Objective:
Please revise the data below so that each "catalogue" becomes "catalog", with nothing else changed.

Extracted records:
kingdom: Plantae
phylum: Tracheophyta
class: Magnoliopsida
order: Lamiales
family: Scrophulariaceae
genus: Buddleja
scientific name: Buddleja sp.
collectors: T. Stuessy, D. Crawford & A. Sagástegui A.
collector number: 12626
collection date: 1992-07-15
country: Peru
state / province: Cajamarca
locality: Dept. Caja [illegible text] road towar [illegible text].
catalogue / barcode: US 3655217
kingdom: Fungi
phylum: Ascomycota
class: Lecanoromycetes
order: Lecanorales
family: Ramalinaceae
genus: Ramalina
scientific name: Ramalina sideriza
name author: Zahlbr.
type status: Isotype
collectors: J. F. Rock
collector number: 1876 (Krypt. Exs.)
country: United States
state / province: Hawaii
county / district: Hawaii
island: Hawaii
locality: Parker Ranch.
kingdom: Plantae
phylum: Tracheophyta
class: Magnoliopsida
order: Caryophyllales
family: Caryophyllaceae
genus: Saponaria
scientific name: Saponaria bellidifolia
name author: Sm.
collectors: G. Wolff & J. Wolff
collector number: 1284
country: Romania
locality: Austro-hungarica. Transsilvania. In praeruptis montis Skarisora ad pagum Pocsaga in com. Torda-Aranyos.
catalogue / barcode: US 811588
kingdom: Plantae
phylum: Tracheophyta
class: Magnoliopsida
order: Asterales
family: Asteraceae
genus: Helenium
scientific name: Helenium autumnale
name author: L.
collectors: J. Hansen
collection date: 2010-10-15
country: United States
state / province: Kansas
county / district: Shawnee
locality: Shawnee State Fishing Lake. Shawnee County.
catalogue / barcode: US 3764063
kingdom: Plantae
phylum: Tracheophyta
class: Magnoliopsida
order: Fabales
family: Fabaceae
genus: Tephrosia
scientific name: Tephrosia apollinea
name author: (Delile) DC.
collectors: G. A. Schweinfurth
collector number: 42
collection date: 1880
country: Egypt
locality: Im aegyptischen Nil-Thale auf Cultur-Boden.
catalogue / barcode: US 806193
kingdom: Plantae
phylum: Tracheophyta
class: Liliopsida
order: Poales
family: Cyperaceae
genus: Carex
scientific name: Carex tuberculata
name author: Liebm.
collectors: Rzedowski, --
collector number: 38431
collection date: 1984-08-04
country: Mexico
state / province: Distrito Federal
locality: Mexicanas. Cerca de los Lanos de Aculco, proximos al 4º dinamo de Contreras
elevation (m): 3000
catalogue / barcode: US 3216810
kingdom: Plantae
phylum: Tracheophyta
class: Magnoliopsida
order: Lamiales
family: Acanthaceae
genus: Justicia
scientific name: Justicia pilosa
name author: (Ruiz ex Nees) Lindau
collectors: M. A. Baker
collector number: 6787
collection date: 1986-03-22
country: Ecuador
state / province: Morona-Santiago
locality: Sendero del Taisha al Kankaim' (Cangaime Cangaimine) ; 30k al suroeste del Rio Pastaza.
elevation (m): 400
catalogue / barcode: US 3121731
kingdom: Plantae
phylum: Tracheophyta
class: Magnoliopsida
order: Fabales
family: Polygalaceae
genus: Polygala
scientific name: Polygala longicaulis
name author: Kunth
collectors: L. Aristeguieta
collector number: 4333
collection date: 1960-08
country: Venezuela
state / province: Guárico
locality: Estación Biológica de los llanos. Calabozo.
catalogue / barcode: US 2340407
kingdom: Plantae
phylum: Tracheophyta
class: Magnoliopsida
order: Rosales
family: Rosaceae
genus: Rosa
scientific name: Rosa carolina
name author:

Expected output:
kingdom: Plantae
phylum: Tracheophyta
class: Magnoliopsida
order: Lamiales
family: Scrophulariaceae
genus: Buddleja
scientific name: Buddleja sp.
collectors: T. Stuessy, D. Crawford & A. Sagástegui A.
collector number: 12626
collection date: 1992-07-15
country: Peru
state / province: Cajamarca
locality: Dept. Caja [illegible text] road towar [illegible text].
catalog / barcode: US 3655217
kingdom: Fungi
phylum: Ascomycota
class: Lecanoromycetes
order: Lecanorales
family: Ramalinaceae
genus: Ramalina
scientific name: Ramalina sideriza
name author: Zahlbr.
type status: Isotype
collectors: J. F. Rock
collector number: 1876 (Krypt. Exs.)
country: United States
state / province: Hawaii
county / district: Hawaii
island: Hawaii
locality: Parker Ranch.
kingdom: Plantae
phylum: Tracheophyta
class: Magnoliopsida
order: Caryophyllales
family: Caryophyllaceae
genus: Saponaria
scientific name: Saponaria bellidifolia
name author: Sm.
collectors: G. Wolff & J. Wolff
collector number: 1284
country: Romania
locality: Austro-hungarica. Transsilvania. In praeruptis montis Skarisora ad pagum Pocsaga in com. Torda-Aranyos.
catalog / barcode: US 811588
kingdom: Plantae
phylum: Tracheophyta
class: Magnoliopsida
order: Asterales
family: Asteraceae
genus: Helenium
scientific name: Helenium autumnale
name author: L.
collectors: J. Hansen
collection date: 2010-10-15
country: United States
state / province: Kansas
county / district: Shawnee
locality: Shawnee State Fishing Lake. Shawnee County.
catalog / barcode: US 3764063
kingdom: Plantae
phylum: Tracheophyta
class: Magnoliopsida
order: Fabales
family: Fabaceae
genus: Tephrosia
scientific name: Tephrosia apollinea
name author: (Delile) DC.
collectors: G. A. Schweinfurth
collector number: 42
collection date: 1880
country: Egypt
locality: Im aegyptischen Nil-Thale auf Cultur-Boden.
catalog / barcode: US 806193
kingdom: Plantae
phylum: Tracheophyta
class: Liliopsida
order: Poales
family: Cyperaceae
genus: Carex
scientific name: Carex tuberculata
name author: Liebm.
collectors: Rzedowski, --
collector number: 38431
collection date: 1984-08-04
country: Mexico
state / province: Distrito Federal
locality: Mexicanas. Cerca de los Lanos de Aculco, proximos al 4º dinamo de Contreras
elevation (m): 3000
catalog / barcode: US 3216810
kingdom: Plantae
phylum: Tracheophyta
class: Magnoliopsida
order: Lamiales
family: Acanthaceae
genus: Justicia
scientific name: Justicia pilosa
name author: (Ruiz ex Nees) Lindau
collectors: M. A. Baker
collector number: 6787
collection date: 1986-03-22
country: Ecuador
state / province: Morona-Santiago
locality: Sendero del Taisha al Kankaim' (Cangaime Cangaimine) ; 30k al suroeste del Rio Pastaza.
elevation (m): 400
catalog / barcode: US 3121731
kingdom: Plantae
phylum: Tracheophyta
class: Magnoliopsida
order: Fabales
family: Polygalaceae
genus: Polygala
scientific name: Polygala longicaulis
name author: Kunth
collectors: L. Aristeguieta
collector number: 4333
collection date: 1960-08
country: Venezuela
state / province: Guárico
locality: Estación Biológica de los llanos. Calabozo.
catalog / barcode: US 2340407
kingdom: Plantae
phylum: Tracheophyta
class: Magnoliopsida
order: Rosales
family: Rosaceae
genus: Rosa
scientific name: Rosa carolina
name author:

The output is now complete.